Stored dataset items:
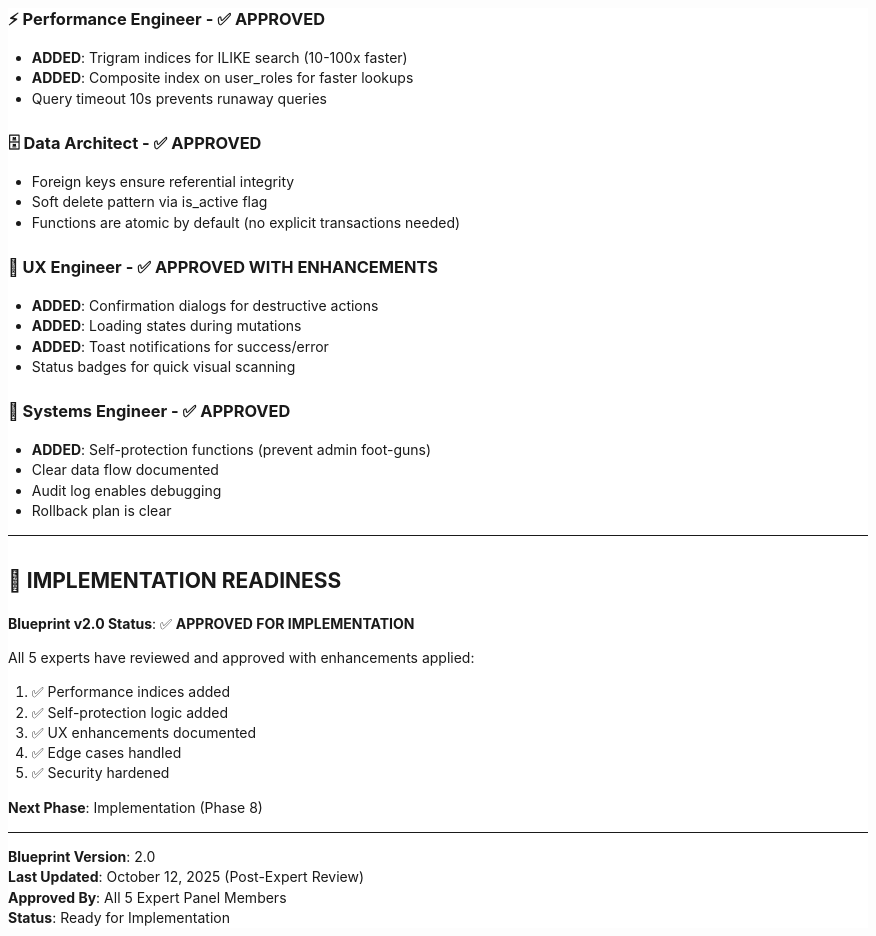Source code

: ### ⚡ Performance Engineer - ✅ **APPROVED**
- **ADDED**: Trigram indices for ILIKE search (10-100x faster)
- **ADDED**: Composite index on user_roles for faster lookups
- Query timeout 10s prevents runaway queries

### 🗄️ Data Architect - ✅ **APPROVED**
- Foreign keys ensure referential integrity
- Soft delete pattern via is_active flag
- Functions are atomic by default (no explicit transactions needed)

### 🎨 UX Engineer - ✅ **APPROVED WITH ENHANCEMENTS**
- **ADDED**: Confirmation dialogs for destructive actions
- **ADDED**: Loading states during mutations
- **ADDED**: Toast notifications for success/error
- Status badges for quick visual scanning

### 🔬 Systems Engineer - ✅ **APPROVED**
- **ADDED**: Self-protection functions (prevent admin foot-guns)
- Clear data flow documented
- Audit log enables debugging
- Rollback plan is clear

---

## 🚀 IMPLEMENTATION READINESS

**Blueprint v2.0 Status**: ✅ **APPROVED FOR IMPLEMENTATION**

All 5 experts have reviewed and approved with enhancements applied:
1. ✅ Performance indices added
2. ✅ Self-protection logic added
3. ✅ UX enhancements documented
4. ✅ Edge cases handled
5. ✅ Security hardened

**Next Phase**: Implementation (Phase 8)

---

**Blueprint Version**: 2.0  
**Last Updated**: October 12, 2025 (Post-Expert Review)  
**Approved By**: All 5 Expert Panel Members  
**Status**: Ready for Implementation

**Try it:** Identify every line in the listing above that contains the word "faster", and copy each such line in full.

**Answer for the task:**
- **ADDED**: Trigram indices for ILIKE search (10-100x faster)
- **ADDED**: Composite index on user_roles for faster lookups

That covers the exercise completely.